La Grecia siamo noi

venerdì, 2 marzo 2012

Questo articolo è uscito su “Nigrizia”.
La sofferenza del popolo greco è accompagnata da un coro di virtuosa costernazione, un po’ come le esecuzioni capitali rappresentate come monito sulla pubblica piazza per educare il popolo al rispetto delle norme. Sottovoce il coro bisbiglia: “L’errore è stato imbarcarli nell’eurozona quando pur si sapeva che i loro conti pubblici erano truccati. Certo dell’Italia non potevano fare a meno né la Germania né la Francia, ma questa Grecia, a cosa serviva?”.
Poi sale di tono e parte il ritornello: “Ci dispiace per quella gente che soffre, ma i politici falsari non sono forse stati prescelti con libere elezioni dai greci stessi? Chi sbaglia paga! Più nessuno abbia diritto di vivere al di sopra delle proprie possibilità! Svalutino e si rimbocchino le maniche, ma non vedo perché dovrei pagare delle tasse in più per soccorrere degli evasori incalliti”.

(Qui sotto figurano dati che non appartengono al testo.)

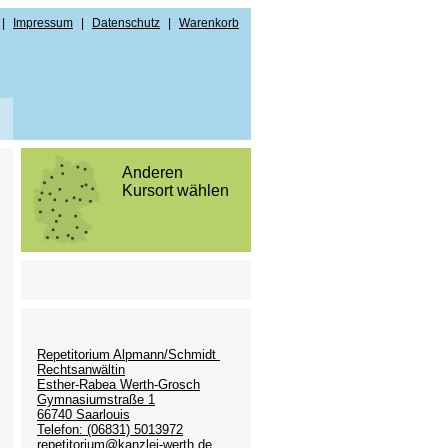
|
Impressum
|
Datenschutz
|
Warenkorb
Anderen
Kursort wählen
ndenregistrierung
n
Repetitorium Alpmann/Schmidt
Rechtsanwältin
Esther-Rabea Werth-Grosch
Gymnasiumstraße 1
66740 Saarlouis
Telefon: (06831) 5013972
repetitorium@kanzlei-werth.de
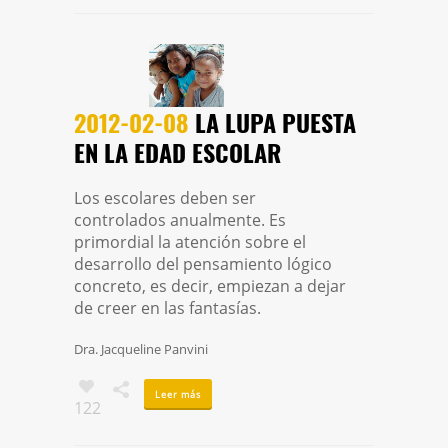
2012-02-08
LA LUPA PUESTA
EN LA EDAD ESCOLAR
Los escolares deben ser
controlados anualmente. Es
primordial la atención sobre el
desarrollo del pensamiento lógico
concreto, es decir, empiezan a dejar
de creer en las fantasías.
Dra. Jacqueline Panvini
Leer más
122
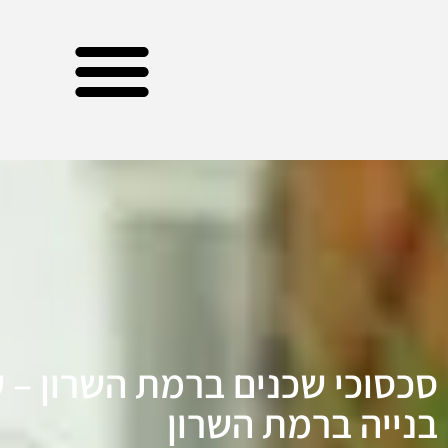
סכסוכי שכנים ברמת השרון – ע
בנייה ברמת השרון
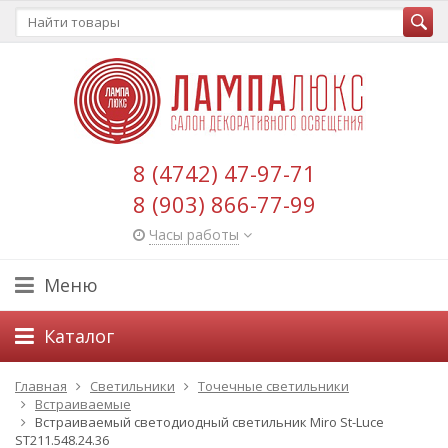
8 (4742) 47-97-71
8 (903) 866-77-99
Часы работы
Меню
Каталог
Главная
Светильники
Точечные светильники
Встраиваемые
Встраиваемый светодиодный светильник Miro St-Luce
ST211.548.24.36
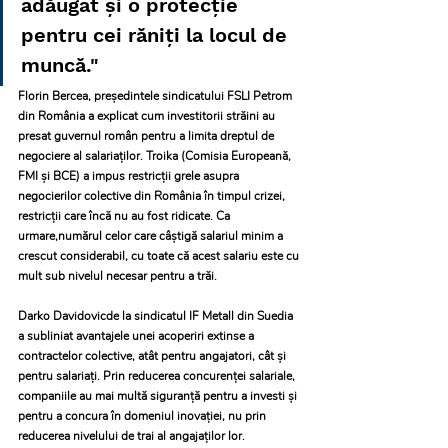
adăugat și o protecție 
pentru cei răniți la locul de 
muncă."
Florin Bercea, președintele sindicatului FSLI Petrom 
din România a explicat cum investitorii străini au 
presat guvernul român pentru a limita dreptul de 
negociere al salariaților. Troika (Comisia Europeană, 
FMI și BCE) a impus restricții grele asupra 
negocierilor colective din România în timpul crizei, 
restricții care încă nu au fost ridicate. Ca 
urmare,numărul celor care câştigă salariul minim a 
crescut considerabil, cu toate că acest salariu este cu 
mult sub nivelul necesar pentru a trăi.
Darko Davidovicde la sindicatul IF Metall din Suedia 
a subliniat avantajele unei acoperiri extinse a 
contractelor colective, atât pentru angajatori, cât și 
pentru salariați. Prin reducerea concurenței salariale, 
companiile au mai multă siguranță pentru a investi și 
pentru a concura în domeniul inovației, nu prin 
reducerea nivelului de trai al angajaților lor.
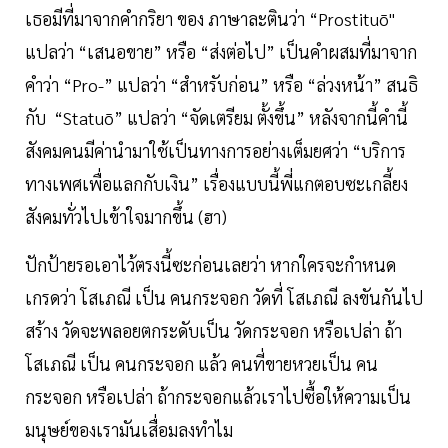
เธอมีที่มาจากคำกริยา ของ ภาษาละตินว่า “Prostituō"
แปลว่า “เสนอขาย” หรือ “ส่งต่อไป” เป็นคำผสมที่มาจาก
คำว่า “Pro-” แปลว่า “สำหรับก่อน” หรือ “ล่วงหน้า” สนธิ
กับ “Statuō” แปลว่า “จัดเตรียม ตั้งขึ้น” หลังจากนี้คำนี้
สังคมคนมีค่านำมาใช้เป็นทางการอย่างเต็มยศว่า “บริการ
ทางเพศเพื่อแลกกับเงิน” เรื่องแบบนี้พี่แกตอบซะเกลี้ยง
สังคมทั่วไปเข้าใจมากขึ้น (ฮา)
ปักป้ายรอเอาไว้ตรงนี้ซะก่อนเลยว่า หากใครจะกำหนด
เกรดว่า โสเภณี เป็น คนกระจอก วัดที่ โสเภณี ลงขันกันไป
สร้าง วัดจะพลอยตกระดับเป็น วัดกระจอก หรือเปล่า ถ้า
โสเภณี เป็น คนกระจอก แล้ว คนที่ขายหวยเป็น คน
กระจอก หรือเปล่า ถ้ากระจอกแล้วเราไปซื้อให้ความเป็น
มนุษย์ของเรามันเสื่อมลงทำไม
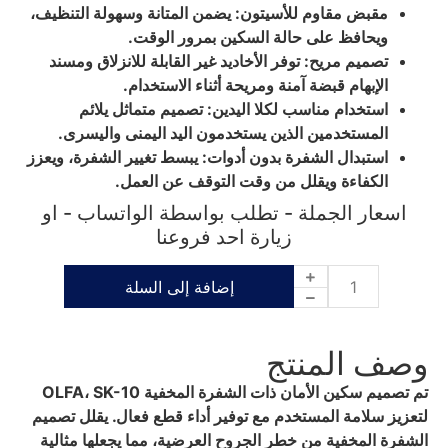
مقبض مقاوم للأسيتون: يضمن المتانة وسهولة التنظيف،
ويحافظ على حالة السكين بمرور الوقت.
تصميم مريح: توفر الأخاديد غير القابلة للانزلاق ومسند
الإبهام قبضة آمنة ومريحة أثناء الاستخدام.
استخدام مناسب لكلا اليدين: تصميم متماثل يلائم
المستخدمين الذين يستخدمون اليد اليمنى واليسرى.
استبدال الشفرة بدون أدوات: يبسط تغيير الشفرة، ويعزز
الكفاءة ويقلل من وقت التوقف عن العمل.
اسعار الجملة - تطلب بواسطة الواتساب - او
زيارة احد فروعنا
إضافة إلى السلة
وصف المنتج
تم تصميم سكين الأمان ذات الشفرة المخفية OLFA، SK-10
لتعزيز سلامة المستخدم مع توفير أداء قطع فعال. يقلل تصميم
الشفرة المخفية من خطر الجروح العرضية، مما يجعلها مثالية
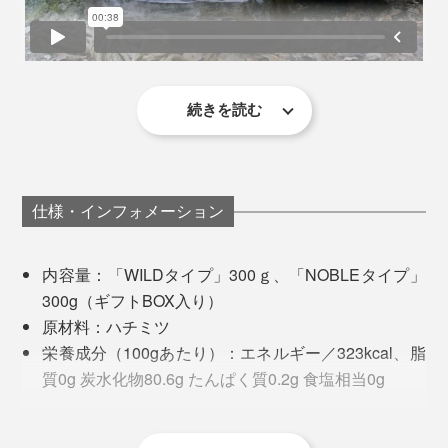
コーカサスミツバチは、他のミツバチより0.5mm以上長
い舌をもち、より深い蜜源に届くといわれ、多様な花や
樹液から、大量に蜜を採取する能力があるのだとか。
続きを読む
ひと口にハチミツと言っても、水飴や砂糖を加えたり、
加熱して濃度をつけているような安価なものとは、別
物。コク深い複雑な味わいなのに、不思議なくらいさっ
＜プロポリス＞
仕様・インフォメーション
ぱりとした甘さで、カラダにす〜っとしみ込む感覚。
プロポリスとは、ミツバチが自らの巣を守るために作る
天然の抗菌物質。唾液や蜜ロウ、樹液を混ぜ合わせて巣
内容量：「WILDタイプ」300ｇ、「NOBLEタイプ」
これが、ジョージアのミツバチがせっせと巣に運んで、
に塗り、無菌状態をキープ。古代からその効能が知ら
300g（ギフトBOX入り）
採蜜家が苦労しながら収穫したものだと考えると、あり
れ、防腐剤としても使われてきました。
原材料：ハチミツ
がたみが増してさらにおいしく感じます。
栄養成分（100gあたり）：エネルギー／323kcal、脂
質0g 炭水化物80.6g たんぱく質0.2g 食塩相当0g
＜ミツバチ花粉＞
保存方法：直射日光を避けて常温で保存してくださ
働き者のミツバチがその一生で集めるハチミツの量はス
ミツバチ花粉とは、ミツバチが花から採取した花粉を唾
い。
プーン１杯程度。遥か彼方、ジョージアの森の営みに思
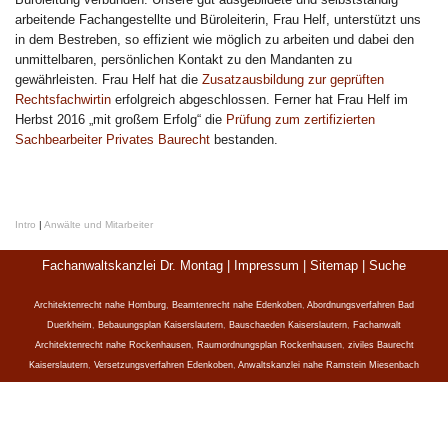
arbeitende Fachangestellte und Büroleiterin, Frau Helf, unterstützt uns
in dem Bestreben, so effizient wie möglich zu arbeiten und dabei den
unmittelbaren, persönlichen Kontakt zu den Mandanten zu
gewährleisten. Frau Helf hat die
Zusatzausbildung zur geprüften
Rechtsfachwirtin
erfolgreich abgeschlossen. Ferner hat Frau Helf im
Herbst 2016 „mit großem Erfolg“ die
Prüfung zum zertifizierten
Sachbearbeiter Privates Baurecht
bestanden.
Intro
|
Anwälte und Mitarbeiter
Fachanwaltskanzlei Dr. Montag |
Impressum
|
Sitemap
|
Suche
Architektenrecht nahe Homburg
,
Beamtenrecht nahe Edenkoben
,
Abordnungsverfahren Bad
Duerkheim
,
Bebauungsplan Kaiserslautern
,
Bauschaeden Kaiserslautern
,
Fachanwalt
Architektenrecht nahe Rockenhausen
,
Raumordnungsplan Rockenhausen
,
ziviles Baurecht
Kaiserslautern
,
Versetzungsverfahren Edenkoben
,
Anwaltskanzlei nahe Ramstein Miesenbach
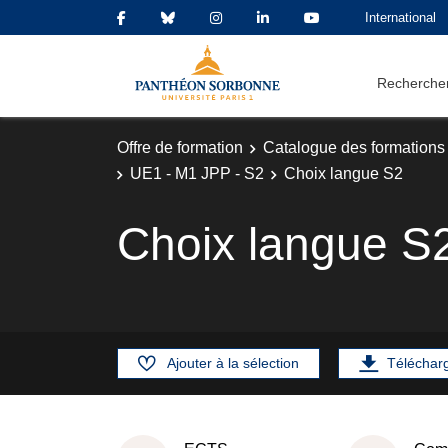
International
Rechercher
Offre de formation
Catalogue des formations
UE1 - M1 JPP - S2
Choix langue S2
Choix langue S
Ajouter à la sélection
Téléchar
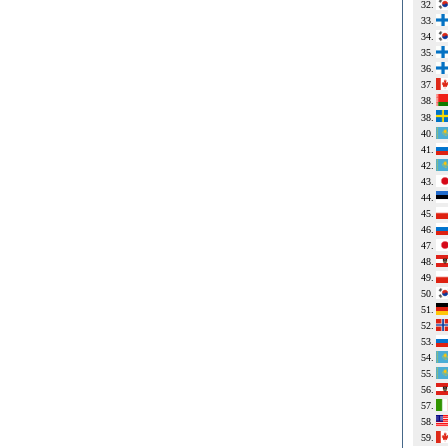
32.
33.
34.
35.
36.
37.
38.
38.
40.
41.
42.
43.
44.
45.
46.
47.
48.
49.
50.
51.
52.
53.
54.
55.
56.
57.
58.
59.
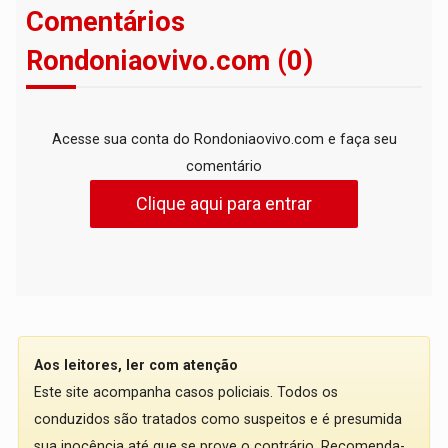
Comentários
Rondoniaovivo.com (0)
Acesse sua conta do Rondoniaovivo.com e faça seu
comentário
Clique aqui para entrar
Aos leitores, ler com atenção
Este site acompanha casos policiais. Todos os
conduzidos são tratados como suspeitos e é presumida
sua inocência até que se prove o contrário. Recomenda-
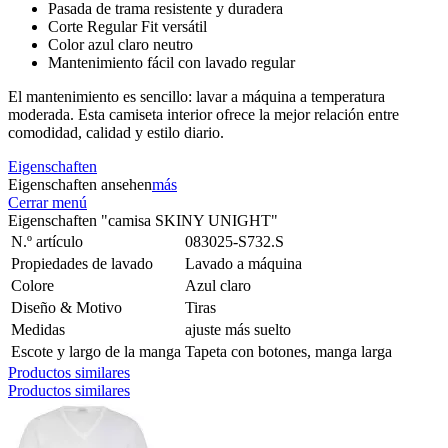
Pasada de trama resistente y duradera
Corte Regular Fit versátil
Color azul claro neutro
Mantenimiento fácil con lavado regular
El mantenimiento es sencillo: lavar a máquina a temperatura
moderada. Esta camiseta interior ofrece la mejor relación entre
comodidad, calidad y estilo diario.
Eigenschaften
Eigenschaften ansehen
más
Cerrar menú
Eigenschaften "camisa SKINY UNIGHT"
N.º artículo
083025-S732.S
Propiedades de lavado
Lavado a máquina
Colore
Azul claro
Diseño & Motivo
Tiras
Medidas
ajuste más suelto
Escote y largo de la manga
Tapeta con botones, manga larga
Productos similares
Productos similares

Riecco l’adagio ma non troppo, voci sussurranti (con imbarazzo ma non troppo): “Tranquilli che il default greco è già stato scontato dai mercati. Abbiamo costruito un bel muro anticontagio, il firewall, i greci possono anche crepare ma i nostri risparmi non se li porteranno nella tomba come si temeva l’estate scorsa”.
Nessun applauso, suonerebbe male. Il disagio che ci assale osservando dei vicini di casa andare in rovina, deve semmai essere lenito con toni rassicuranti: “Sia ben chiaro che l’Italia non è la Grecia. Quel che sta succedendo a loro è brutto, ma a noi non potrebbe mai capitare. Perché siamo più ricchi. Perché siamo più virtuosi. Perché siamo meglio governati. Perché siamo troppo grandi. Perché…”.
A questo punto ci assale un lieve senso di vergogna: sono pur sempre un popolo a noi prossimo, mica una remota tribù africana. Ne condividiamo la civiltà. Ci guarderanno storto la prossima volta che andremo in vacanza nel loro splendido mare. E allora, scarichiamoci la coscienza: la colpa è mica nostra, noi per indole saremmo generosi. La colpa è di quei cattivoni di tedeschi, olandesi, finlandesi, austriaci. I nordici, insomma. Hanno quelle lingue dure in cui “debito” è sinonimo di “colpa”, cosa possiamo farci?
Così, alla fine, torna ad assalirci il dubbio che in coro ci sforzavamo di esorcizzare: e se la sofferenza dei greci costretti a pagare gli interessi su un debito che non estingueranno mai, peggiorando giorno dopo giorno la loro condizione, fosse il tragitto già segnato anche per gli italiani? Il finale ce lo cantiamo solo in cuor nostro: la Grecia siamo noi.